OpenSSL currently has 5 branches:

  • Version 1.1.0 will be supported until 2018-08-31.
  • Version 1.0.2 will be supported until 2019-12-31 (LTS).
  • Support for version 1.0.1 will cease on 2016-12-31. No further releases of 1.0.1 will be made after that date. Security fixes only will be applied to 1.0.1 until then.
  • Version 1.0.0 is no longer supported.
  • Version 0.9.8 is no longer supported.

So its possible for Linux to have one or many of them. All releases has some differences in defaults and in supported options/algorithms.

This is due to the versions = "(|.10|.1.0.2|.1.0.1|.1.0.0|.0.9.9|.0.9.8)" line in openssl.nim
The leftmost item seem to pick up a soname without version numbers at first, ignoring more specific filenames.

Nimble from Nim 0.16.0 is currently picking up libcrypto.so and libssl.so and running OK even if they are linking to OpenSSL 1.1 but 1.1 is not listed in the supported versions.

(Related to https://bugs.debian.org/cgi-bin/bugreport.cgi?bug=846475)

Related to https://bugs.debian.org/cgi-bin/bugreport.cgi?bug=882549 as well

This impacts #782 #784 #6664

An example of how different versions are being handled in Python: https://github.com/python/cpython/blob/master/Modules/_ssl.c

@FedericoCeratto

When an SSL-enable application is run on Linux it will fail to start with "could not import: SSL_library_init" if /usr/lib/x86_64-linux-gnu/libcrypto.so is present and links to /usr/lib/x86_64-linux-gnu/libcrypto.so.1.1
If the symlink is removed the application will correctly pick up /usr/lib/x86_64-linux-gnu/libcrypto.so.1.0.2

Why does libcrypto.so.1.1, if the symlink exists and is pointing to the correct 1.1 file, not work?
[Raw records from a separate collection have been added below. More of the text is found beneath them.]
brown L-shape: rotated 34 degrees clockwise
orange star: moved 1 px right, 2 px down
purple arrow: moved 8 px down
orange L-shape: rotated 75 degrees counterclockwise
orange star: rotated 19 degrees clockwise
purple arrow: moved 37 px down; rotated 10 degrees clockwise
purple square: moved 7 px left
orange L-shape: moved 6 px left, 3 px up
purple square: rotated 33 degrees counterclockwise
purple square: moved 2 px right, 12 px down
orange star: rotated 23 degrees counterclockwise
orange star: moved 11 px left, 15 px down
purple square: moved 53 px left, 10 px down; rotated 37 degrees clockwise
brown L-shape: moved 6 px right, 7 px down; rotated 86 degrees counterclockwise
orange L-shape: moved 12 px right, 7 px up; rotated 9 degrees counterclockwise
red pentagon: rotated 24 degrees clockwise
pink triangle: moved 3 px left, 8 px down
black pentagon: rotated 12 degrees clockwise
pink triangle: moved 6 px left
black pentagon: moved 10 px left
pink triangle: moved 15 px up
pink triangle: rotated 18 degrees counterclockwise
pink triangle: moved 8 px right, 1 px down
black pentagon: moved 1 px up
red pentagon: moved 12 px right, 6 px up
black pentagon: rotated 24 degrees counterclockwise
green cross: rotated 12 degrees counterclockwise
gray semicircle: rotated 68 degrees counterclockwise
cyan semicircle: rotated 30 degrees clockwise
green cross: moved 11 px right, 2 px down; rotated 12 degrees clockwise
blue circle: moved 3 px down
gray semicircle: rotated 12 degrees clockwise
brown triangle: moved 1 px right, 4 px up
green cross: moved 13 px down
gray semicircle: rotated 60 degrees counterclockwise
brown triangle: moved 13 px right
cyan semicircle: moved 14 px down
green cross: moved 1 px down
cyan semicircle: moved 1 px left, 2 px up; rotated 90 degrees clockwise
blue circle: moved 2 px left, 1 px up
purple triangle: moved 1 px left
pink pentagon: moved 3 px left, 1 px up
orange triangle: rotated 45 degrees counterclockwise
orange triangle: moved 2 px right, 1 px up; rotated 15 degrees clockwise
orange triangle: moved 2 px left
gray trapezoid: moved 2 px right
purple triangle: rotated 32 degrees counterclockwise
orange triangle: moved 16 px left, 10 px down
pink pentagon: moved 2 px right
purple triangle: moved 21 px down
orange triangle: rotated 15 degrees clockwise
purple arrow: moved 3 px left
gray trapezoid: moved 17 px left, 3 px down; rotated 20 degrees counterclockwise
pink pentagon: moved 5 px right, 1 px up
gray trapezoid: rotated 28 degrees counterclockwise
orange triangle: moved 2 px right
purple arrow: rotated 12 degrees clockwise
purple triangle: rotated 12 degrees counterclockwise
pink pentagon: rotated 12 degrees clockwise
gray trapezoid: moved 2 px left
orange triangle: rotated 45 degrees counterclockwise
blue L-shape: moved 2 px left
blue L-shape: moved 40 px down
Is there an incompatibility with 1.1, or are you're saying that if there's a broken/dangling symlink then it won't compile? Because if it's the latter, this seems to be a distribution packaging issue, not a nim problem.

@cthurbson the current import mechanism matches the .so file first and then a bunch of supported versions. Even if the import order is reversed it's still possible that an unsupported version is picked up if none of the versioned sonames is matched. Different versions of openssl have different behaviors even for the same functions. (and this could be true for any other library now or in future)
Perhaps the import system should expose the library version[s] at runtime to allow different code paths.

@jamiesonbecker Python is using a mixture of defines at build time: https://github.com/python/cpython/blob/master/Modules/_ssl.c#L1699

Perhaps the import system should expose the library version[s] at runtime to allow different code paths.

@FedericoCeratto this seems like a better way (run-time version detection/adjustment) than the python method, since then it'll allow dynamic linking correctly across multiple platforms.

Windows libraries don't carry versions in most cases afaik. for cases where the library has a super unstable ABI a "when" based on some version function or symbol in the imported dso is probably the most stable way to go. ofc this would mean loading the dso at compile time, which is problematic in a whole lot of ways.

Agreed; to your point, feature tests at runtime might be even better than version checks.

My proposal is to add an "OpenSSL older than 1.1.0" define and use SSL methods accordingly.
At runtime, detect exported symbols and refuse to run if the an old OpenSSL is found but the directive was not set.

So if I understand correctly, you aim to support multiple versions. But only enable support for the older (presumably deprecated or soon-to-be deprecated) versions if the define is specified. Sounds good.